[Opening Quoted passage section]

It’s been said that when you take free advice, you should remember that you get what you pay for. I agree that it’s important to evaluate any advice — free or not — before following it, but rejecting all free advice because it is free is a really bad idea. (Unless you paid someone to tell you that free advice is lousy, that advice is itself self-contradictory, declaring itself unsound.)
While some free advice is bad advice, most of the great advice I’ve received has also been free. In fact, every one of the ten best bits of personal financial advice I’ve ever received have all been free. I now pass them on to you . . . for free. I hope you will find them far more valuable than the price you pay.
1. Get out of debt and stay out of debt. My father, who is generally reluctant to give financial advice, once offered me this statement as the best advice he could give. Even a moderate level of debt forces the debtor to throw away money on interest; higher levels can lead to extreme stress, loan defaults, bankruptcy and more. Many financial advisors will cite some exceptions to avoiding debt — for instance, taking out a loan to start a business to make money or carrying a balance on a mortgage that has a lower interest rate than current investment opportunities — and most rules have exceptions. Nevertheless, while you might miss out on some extra income by scrupulously avoiding debt, you will not suffer any real harm. A related bit of excellent advice is to live within (better yet, well below) your means, which allows you to save enough money to take advantage of other good financial advice.
2. A penny saved is better than a penny earned. A penny earned will have taxes taken out; a penny saved does not. Plus, a penny saved can earn more money. A penny earned and then spent rarely does. This advice also has a complementary recommendation I like to follow: “Let your money work for you.” Any penny saved is great, but a working penny (in a mutual fund, money market account, or other investment) is worth more than an idle penny (under the mattress, in a regular checking account, or in a coin jar).

[Closing Quoted passage section]

Assigned task 1>
From the financial advice article, list every place it names where a penny sits idle.
Assigned task 2>
Answer these questions using the financial advice article.
(a) Who offered "Get out of debt and stay out of debt" as the best advice he could give?
(b) According to the article, what is taken out of a penny earned but not out of a penny saved?
(c) How many bits of personal financial advice does the author say were the best ever received?
Assigned task 3>
Extend the financial advice article, beginning right after its final sentence.

[Opening Information supplied section]

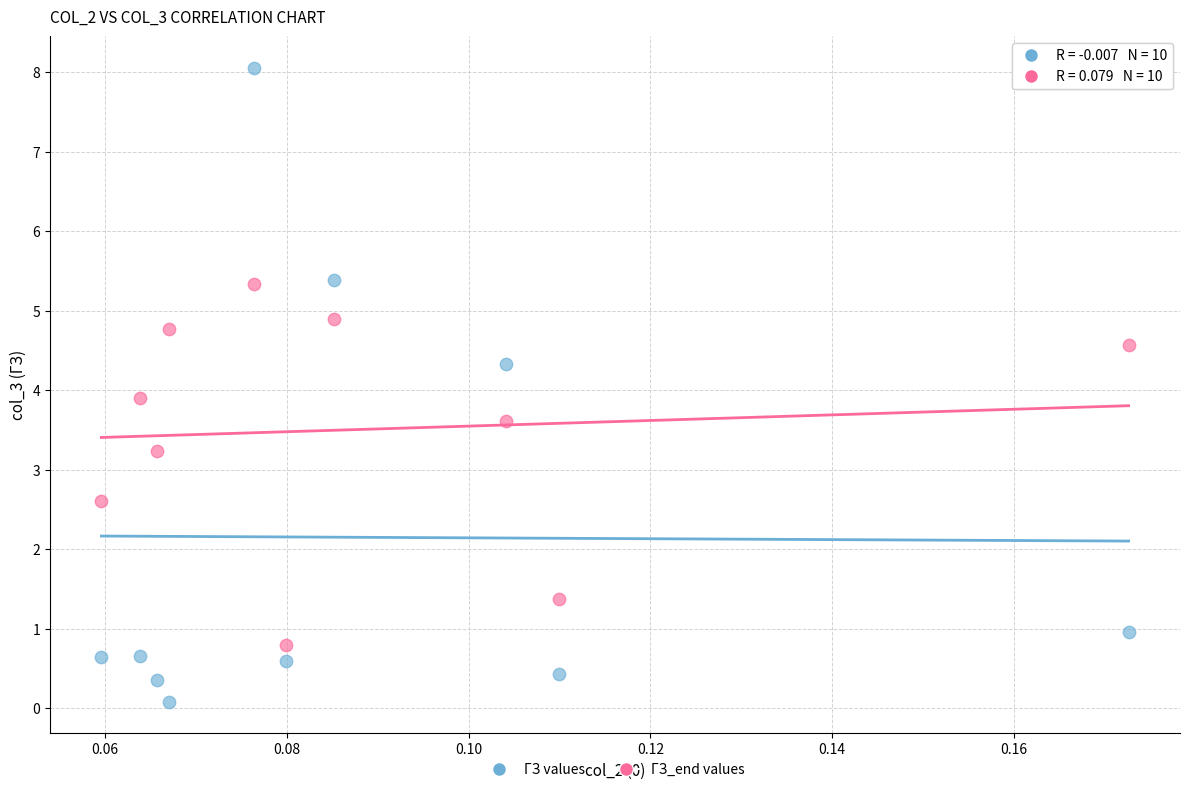

Which series contains the lowest Y value?

ГЗ values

[Closing Information supplied section]

Your response 1>
- Under the mattress
- In a regular checking account
- In a coin jar

Your response 2>
(a) The author's father.
(b) Taxes.
(c) Ten.

Your response 3>
3. Never pay full price for anything. This bit of advice has obvious exceptions; there are times that you have to pay full price for things. Nevertheless, most things you buy have variable prices, and many purchases with set prices can be delayed or avoided entirely. Making a habit of paying the lowest price you can find saves a lot of money and makes personal finances much easier to manage.
A related, more specific bit of advice to help with this practice is “Don’t pay for the name.” Many brand names, especially designer brands, have lower-priced alternatives of equal quality. The price difference comes from the popularity and image associated with the brand name. The extra price you pay for the brand equates to “paying for the name.”
4. Both offense and defense are important. A football team wouldn’t go on the field with the intent of playing just offense or just defense; we should expect to do both, as well. Offense (earning money) and defense (preventing the loss of money through good saving and investing habits) are both important to avoiding defaults. Single people usually have to be iron men and women, playing both offense and defense, but couples may find that they are most effective financially when they work as a team, with one person focusing on earning while the other focuses on saving/investing.
5. Waste not, want not. You probably have heard this proverb in relation to household supplies rather than money, but it applies to both. Avoiding waste in your household means you have to buy less and are able to save more money; avoiding waste in all your spending habits means that you are likely to have money available when you really need it.
6. Start young. Yes, anyone with poor money management skills can make a change to wise financial practices at any age, but those who start young can build their wealth with much less effort. Compound interest and reinvested dividends make a difference. Also, starting off with good financial habits is much easier than having to break bad habits. As a parent, I talk with my children about money even before they are old enough to completely grasp the concept. I want them to have the advantage of starting young, too.
7. “Make as much as you can; save as much as you can; give as much as you can.” When a development (fundraising) consultant first quoted Methodist preacher John Wesley to me, I wondered how it was possible to both save all I could and give all I could. After thinking about it, I realized that giving all I can doesn’t necessarily mean giving all my spare money or giving to every good cause. Sometimes, giving all I can means saving and earning interest so that I can give more when a need arises for which I can really make a difference. It is important to evaluate carefully every giving opportunity to be sure that the money (and time) I am able to give will be used as effectively as possible.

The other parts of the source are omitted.